The average salary in Cuba is $17 per month, and there are no financial institutions that grant mortgages. There are now approximately 500 properties for sale in Havana according to the Miami Herald. The prices range from $14,000 to $280000. If an owner wants to sell, both the buyer and the seller must pay 4 percent of value of the transaction to the government. Value is defined as the higher of declared value by the parties, or the value established by a government architect, whichever is higher. Of course, the profit would be also subject to income tax.

So where is the money going to come from to buy the homes? Only one place--relatives living abroad who are willing to send their family members dollars. The explanation for this is obvious.
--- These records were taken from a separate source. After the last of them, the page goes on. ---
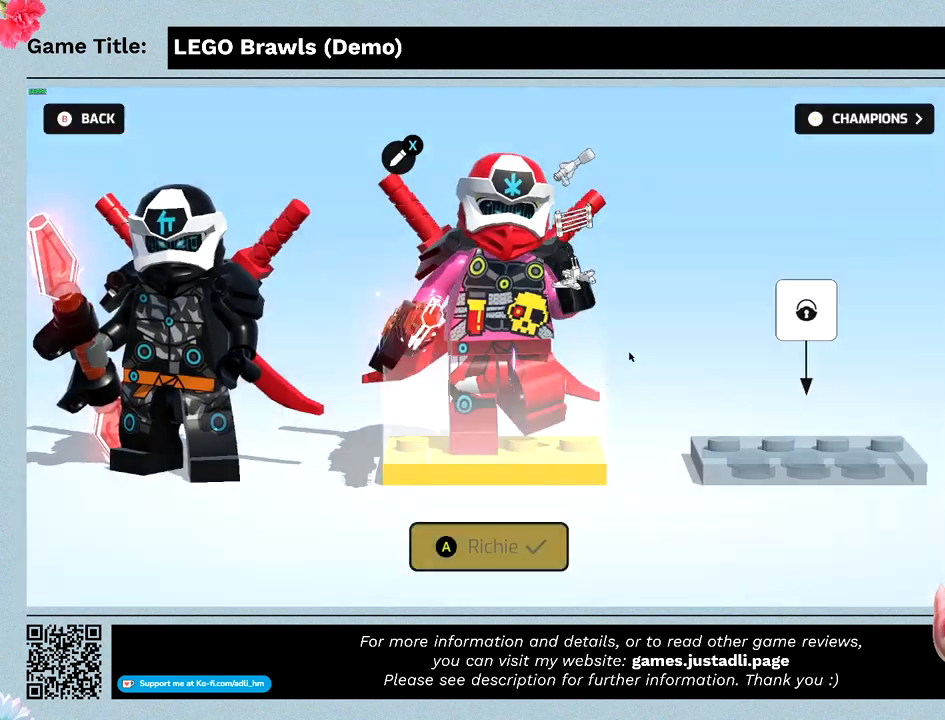
{"keys": [], "mouse": [], "events": []}
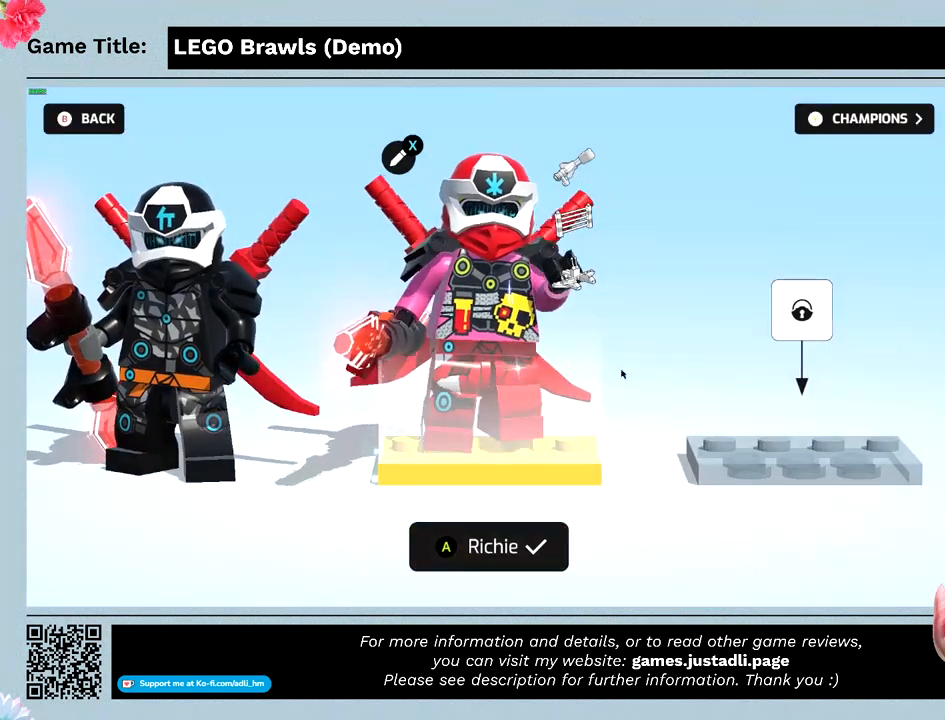
{"keys": [], "mouse": [], "events": []}
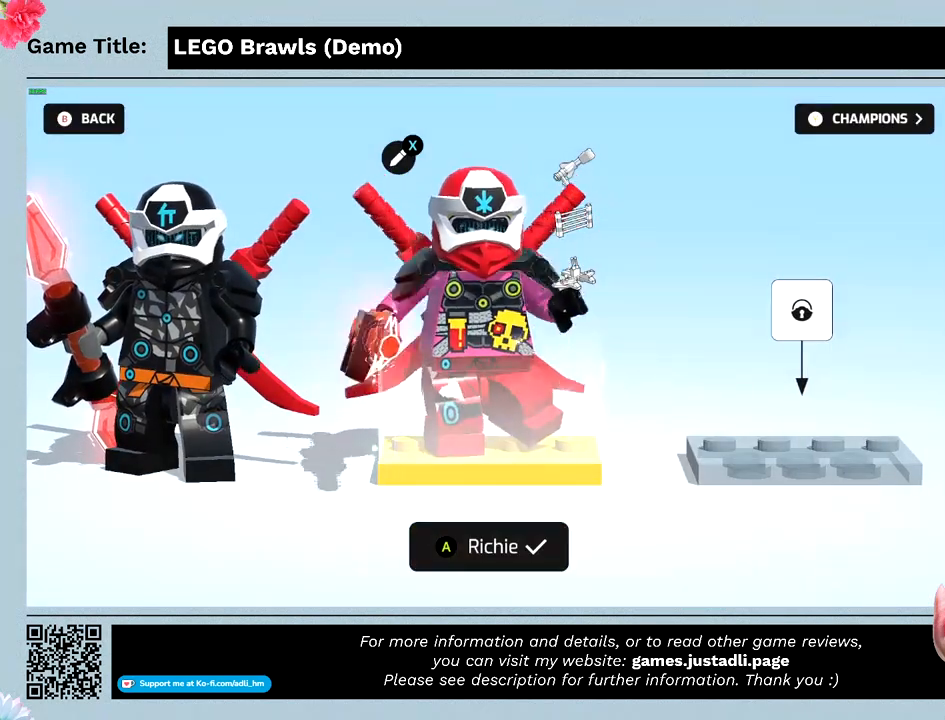
{"keys": [], "mouse": [], "events": [[133, "mouse_left", "down"], [433, "mouse_left", "up"]]}
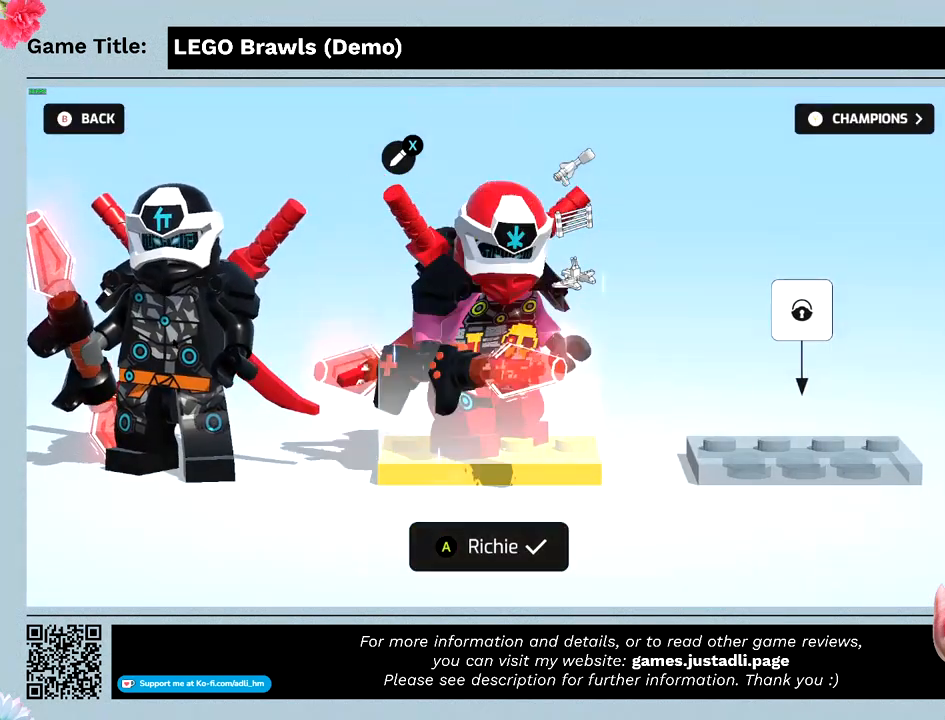
{"keys": [], "mouse": [], "events": []}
As Deep Throat advised Woodward and Bernstein: follow the money. Cuba is desperate for foreign currency to pay its international obligations that are presently in default. Any sale that takes place will result in a substantial share going to the government, in addition to the normal income tax that it already would be set to receive.

For the average Cuban family, it is unlikely that the new liberalization will produce any noticeable improvement. That it will now be legal to buy and sell both a home in a town and also in the countryside will have an equivalent impact of permitting the acquisition or sale of property on the moon.

in The Death of the White Rose, the revolution’s promise of democracy and its delivery of something else is exposed. The lie devastated the middle class that supported Castro  and the M-267 revolutionary forces and tore apart families and lives in the process. A revolution which imposes the will of a leader on its people, rather than the will of the people on its leader, only serves to change the identity of the leader and fails to improve the lot of the led. William Butler Yeats said it succinctly when he wrote:

Hurrah for revolution and more cannon-shot!
A beggar upon horseback lashes a beggar on foot,
Hurrah for revolution and cannon come again!
The beggars have changed places but the lash goes on.